Problems to solve
(1) From the food truck article, transcribe the part that opens with the words containing "Head said those" and closes with "food vendor code.".
(2) According to the food truck article, how many food truck permits would there be if the City Council approves the changes?
(3) Rewrite the paragraph of the food truck article that begins "Good Work Network co-hosted" as one shorter sentence that keeps its main facts.

Posted on January 24, 2013 at 11:17 PM

Updated Wednesday, Oct 30 at 10:09 AM

Tania Dall / Eyewitness News
Email: tdall@wwltv.com | Twitter: @taniadall

NEW ORLEANS -- New proposed legislation changing how food trucks operate in New Orleans was officially introduced at this week's City Council meeting.

However, not everyone is eager to see food truck laws relaxed.

Thursday night, food trucks lined up along Oretha Castle Haley Boulevard for the Central City Food Truck Festival, catering to hungry mouths. Among the crowd was Andrew Legrand.

"The city has some pretty restrictive ordinances as far as mobile food vendors go and they're looking to change those," said Legrand, who is the attorney representing the Food Truck Coalition. He said what is being proposed is a step in the right direction.

"So there are going to be more mobile food vendors on the street now. They reduced the proximity restrictions from 600 feet down to 50 feet and they also gave us more of the CBD," said Legrand of the proposed "pilot program" City Council President Stacy Head has introduced.

If the City Council gives the greenlight to the changes, food truck permits would also double from 100 to 200.

"There are lots of places in the city that would be great to have these semi-permanent food truck operations," said Head.

However, not everyone wants to see food truck laws relaxed in New Orleans. An online petition with 253 signatures is posted at http://www.signon.org opposed to the new legislation. It says allowing food trucks to park closer to restaurants will negatively impact their bottom line.

Head said those concerns have been addressed.

"We've tried to come up with rules that restrict the operation of food trucks within a certain proximity to established restaurants, as well as prohibiting them in the densely populated areas," said Head.

Good Work Network co-hosted Thursday night's festival. The non-profit, which helps small businesses grow, says the food truck culture has the potential to encourage both entrepreneurship and commerce in the Crescent City.

"New Orleans is a great food city and a city driven by small business, so we find food trucks a great combination of both of them," Miller.

Head said if the City Council passes the pilot program it would run on a trial basis. That vote could come in late February.

Head's office is also working with the city attorney to completely revise the city's current mobile food vendor code.

Listed records
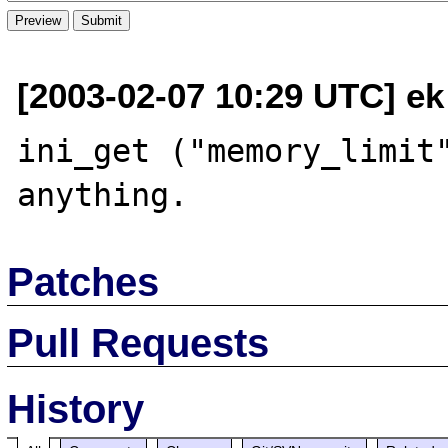
[2003-02-07 10:29 UTC] ek 
ini_get ("memory_limit"
Patches
Pull Requests
History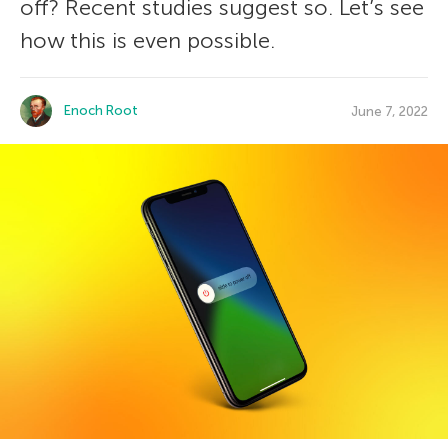
off? Recent studies suggest so. Let’s see
how this is even possible.
Enoch Root
June 7, 2022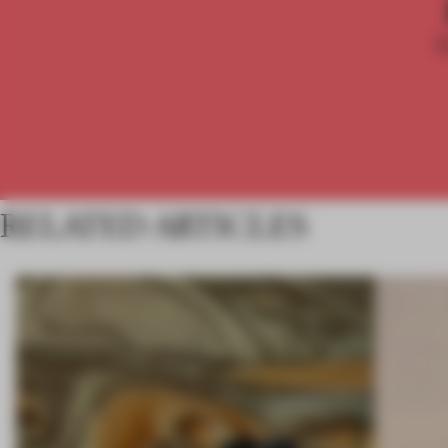
RELATED ARTICLES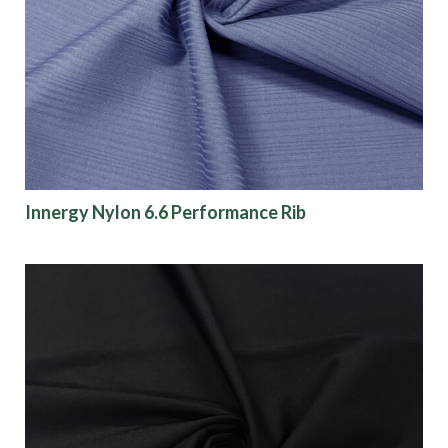
Finish
Pattern
Color
Innergy Nylon 6.6 Performance Rib
Characteristics
Sustainability
Performance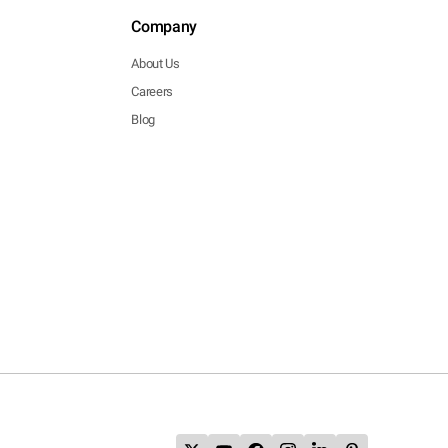
Company
About Us
Careers
Blog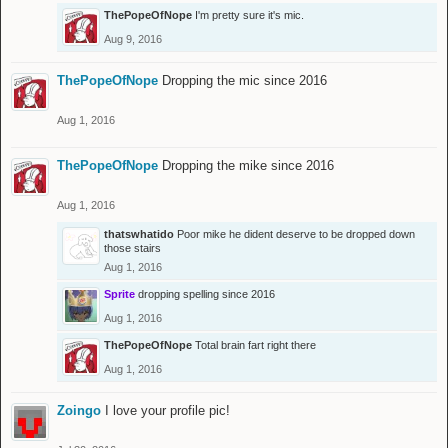
ThePopeOfNope
I'm pretty sure it's mic.
Aug 9, 2016
ThePopeOfNope
Dropping the mic since 2016
Aug 1, 2016
ThePopeOfNope
Dropping the mike since 2016
Aug 1, 2016
thatswhatido
Poor mike he dident deserve to be dropped down
those stairs
Aug 1, 2016
Sprite
dropping spelling since 2016
Aug 1, 2016
ThePopeOfNope
Total brain fart right there
Aug 1, 2016
Zoingo
I love your profile pic!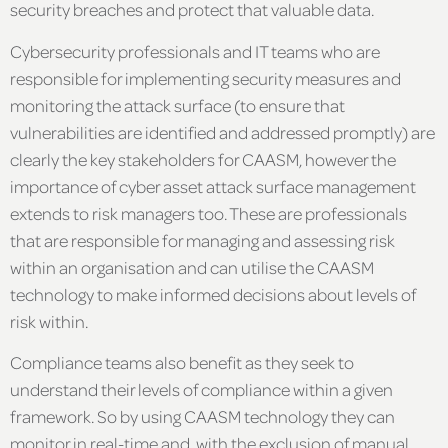
security breaches and protect that valuable data.
Cybersecurity professionals and IT teams who are
responsible for implementing security measures and
monitoring the attack surface (to ensure that
vulnerabilities are identified and addressed promptly) are
clearly the key stakeholders for CAASM, however the
importance of cyber asset attack surface management
extends to risk managers too. These are professionals
that are responsible for managing and assessing risk
within an organisation and can utilise the CAASM
technology to make informed decisions about levels of
risk within.
Compliance teams also benefit as they seek to
understand their levels of compliance within a given
framework. So by using CAASM technology they can
monitor in real-time and, with the exclusion of manual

Responses to the exercise
(1)
Head said those concerns have been addressed.

"We've tried to come up with rules that restrict the operation of food trucks within a certain proximity to established restaurants, as well as prohibiting them in the densely populated areas," said Head.

Good Work Network co-hosted Thursday night's festival. The non-profit, which helps small businesses grow, says the food truck culture has the potential to encourage both entrepreneurship and commerce in the Crescent City.

"New Orleans is a great food city and a city driven by small business, so we find food trucks a great combination of both of them," Miller.

Head said if the City Council passes the pilot program it would run on a trial basis. That vote could come in late February.

Head's office is also working with the city attorney to completely revise the city's current mobile food vendor code.

(2) There would be 200 permits, double the current 100.

(3) Good Work Network, a non-profit that helps small businesses grow, co-hosted Thursday night's festival and says food truck culture could encourage both entrepreneurship and commerce in the Crescent City.